Some BI vendors opt for an OEM approach for supporting visualisation. Comshare and SAS Institute both offer visualisation technology from Inxight Software; SAS uses it in conjunction with its Text Miner product, but also offers SAS/Insight to provide interactive visualisations for statistical data analysis. Other vendors such as Business Objects and Hyperion also include third-party visualisation components in their BI suites.
Softer visualisation
Unstructured data visualisation products differ significantly in their functionality, aiming to enhance document search and analysis by creating a visual map of key concepts extracted from text-based content. The value of this type of visualisation is that it highlights the inherent relationships between large volumes of disparate unstructured content spread across multiple systems.
Users commonly run into problems finding and contextualising information on the Web because of low precision and recall keyword searches. Corporate taxonomies help, but often fail to show the context of individual documents. Autonomy, an enterprise search and portal provider, tightly incorporates a spectral map visualisation component in its search engine that allows users to quickly move around a map to display information about related content.

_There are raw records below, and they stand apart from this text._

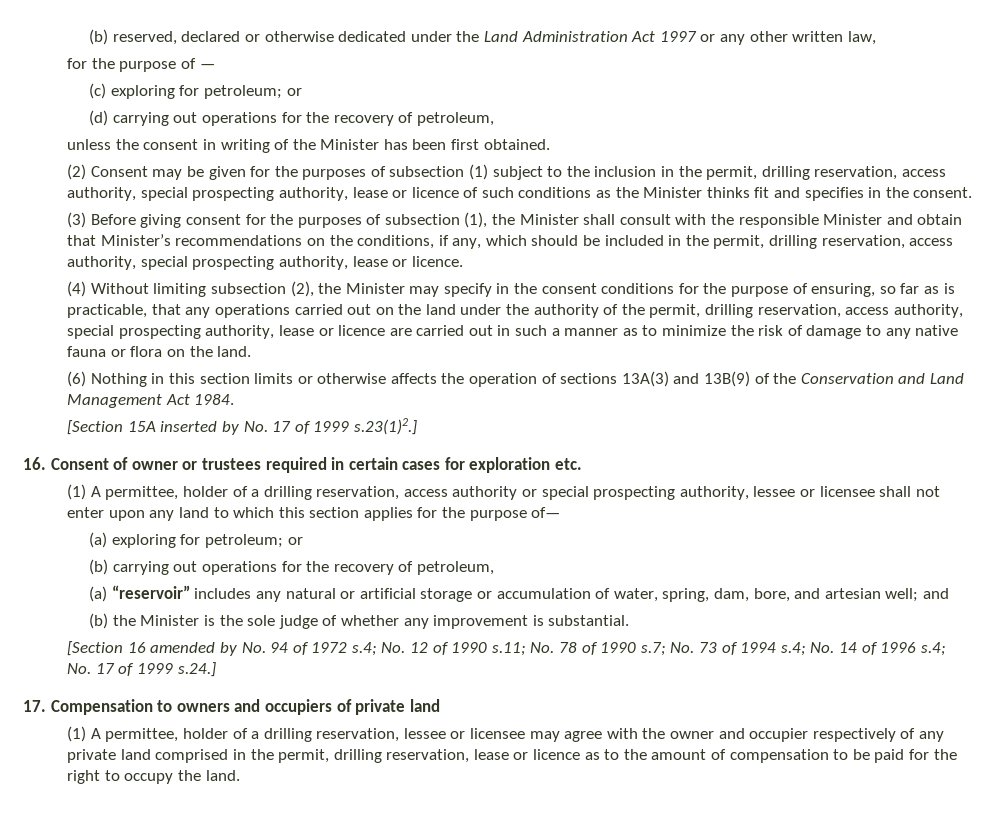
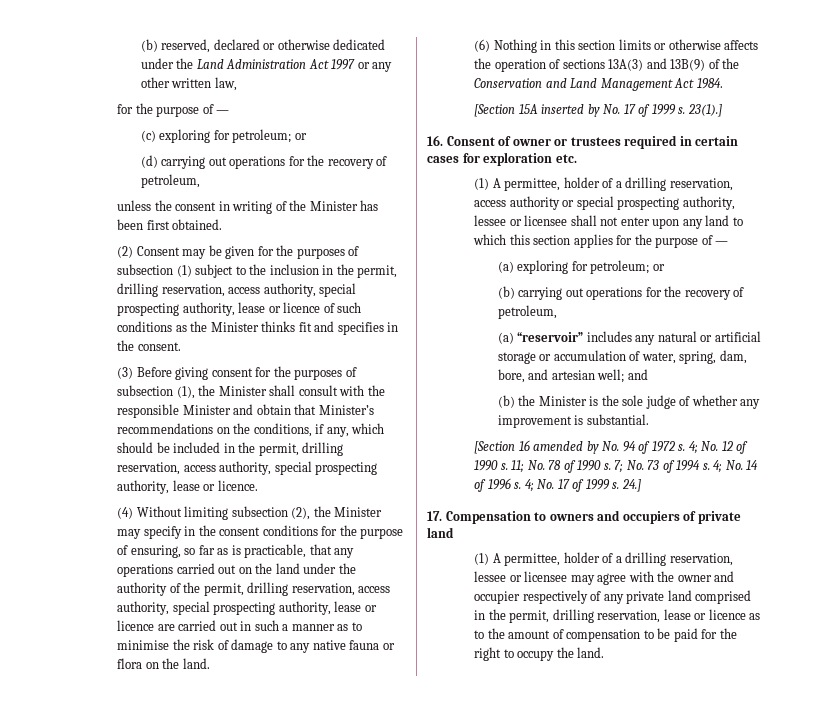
[662,325,727,336] minimize -> [117,640,170,650] minimise
[353,418,417,435] s.23(1)2.] -> [678,104,722,117] s. 23(1).]
[531,507,561,518] of— -> [701,235,729,245] of —
[351,642,377,656] s.4; -> [678,441,698,454] s. 4;
[491,642,526,656] s.11; -> [500,460,525,473] s. 11;
[640,642,666,656] s.7; -> [603,460,624,473] s. 7;
[780,642,806,656] s.4; -> [702,460,723,473] s. 4;
[920,642,946,656] [67,662,216,677] s.4; No. 17 of 1999 s.24.] -> [514,479,641,492] s. 4; No. 17 of 1999 s. 24.]

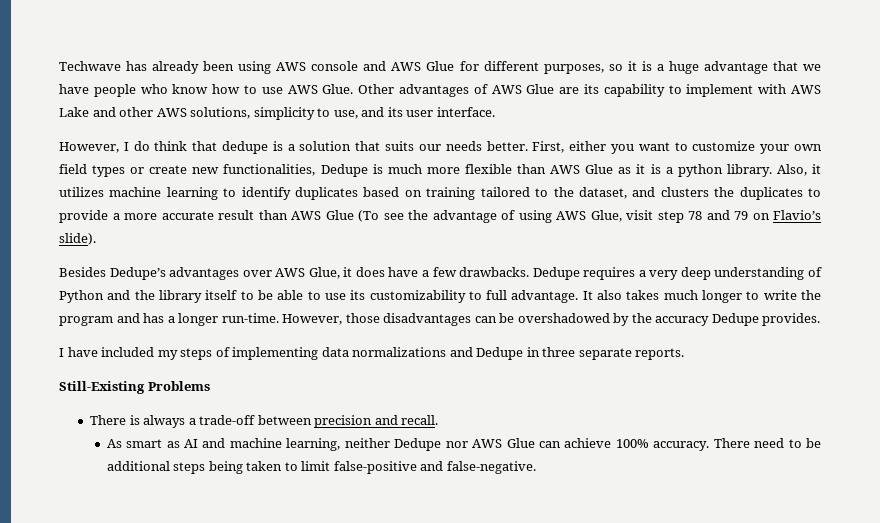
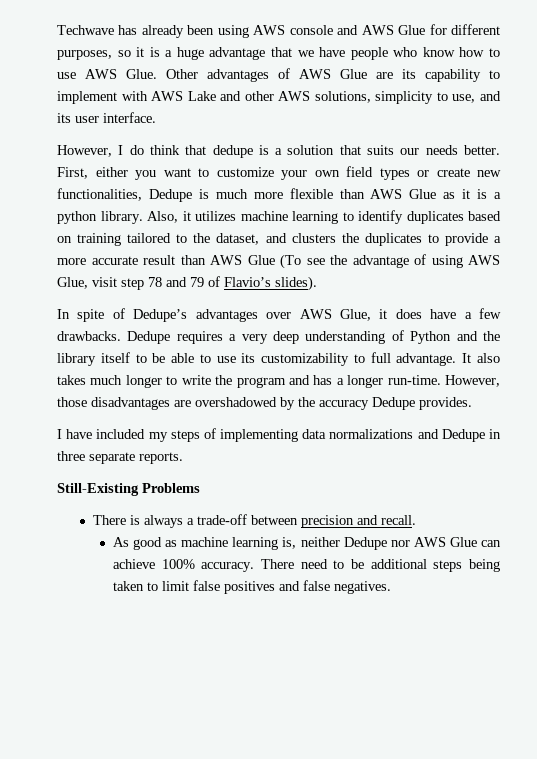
[752,210,821,220] [59,233,96,245] [59,267,106,277] on Flavio’s slide). // Besides -> [208,276,317,291] [57,308,125,322] of Flavio’s slides). // In spite of
[474,313,515,323] can be -> [174,400,191,407] are
[126,438,341,451] smart as AI and machine learning, -> [133,537,297,550] good as machine learning is,
[333,461,536,474] false-positive and false-negative. -> [192,580,391,594] false positives and false negatives.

Hypertext links on a web site also lend themselves to visual navigation aids. Inxight Software, which was spun-off by Xerox PARC to commercialise its visualisation and language analysis tools, provides visualisation software in the form of 'Star Trees'. The technology uses a technique called 'focus and context' to highlight a particular area of a hyperlinked map (the focus) while displaying a large amount of closely linked items (the context) as a tree structure. The benefit of this approach is twofold. It quickly provides a sense of where a hypertext document fits into a larger collection; and it helps users navigate through interconnected content. Inxight's own research found that users could browse over 60% faster with a Star Tree than a traditional 2D tree layout such as Microsoft Explorer.
Future vision
Ultimately, data visualisation will not take off as a standalone technology; it will need to become an integral part of mainstream business applications that people already use. "We live in a 3D world, therefore we should work in a 3D world as well," says Cognos' Campbell. "The goal is to remove the distinction of explicitly working with a specialised tool, and making high-level visualisations pop-up naturally in an application."
The market is clearly moving in this direction. Specialised data visualisation functions are already being embedded across a range of enterprise applications. AVS' visualisation components can be found in PeopleSoft 8 and Blue Martini's customer interaction system. Visual Insights' software is used in i2 Technologies' supply chain suite and Avaya's call centre applications.
The reality of today's business environment is becoming more complex. At the same time, people are starting to take an analytic perspective of their business. "Humans struggle to deal with complexity if it is presented in rows and columns," says Rao. "Yet we are still intelligent enough to know that we don't have the time to waste trying to do so." Data visualisation is clearly emerging as the 'intelligent' way to move forward.
CBR Opinion
Data visualisation technology is being driven by growing volumes of ebusiness data and an increasing involvement of non-technical users in the decision-making process. Data visualisation tools can be used to reveal key business issues and relationships in business data. The potential applications for visualisation technology may extend as far as our imagination dictates. But for data visualisation to move into the mainstream, it will need to be implemented as an integral part of typical business applications. Visualisation models, therefore, continue to gain a foothold in traditional numeric applications as well as in hypertext, relational data and unstructured data applications.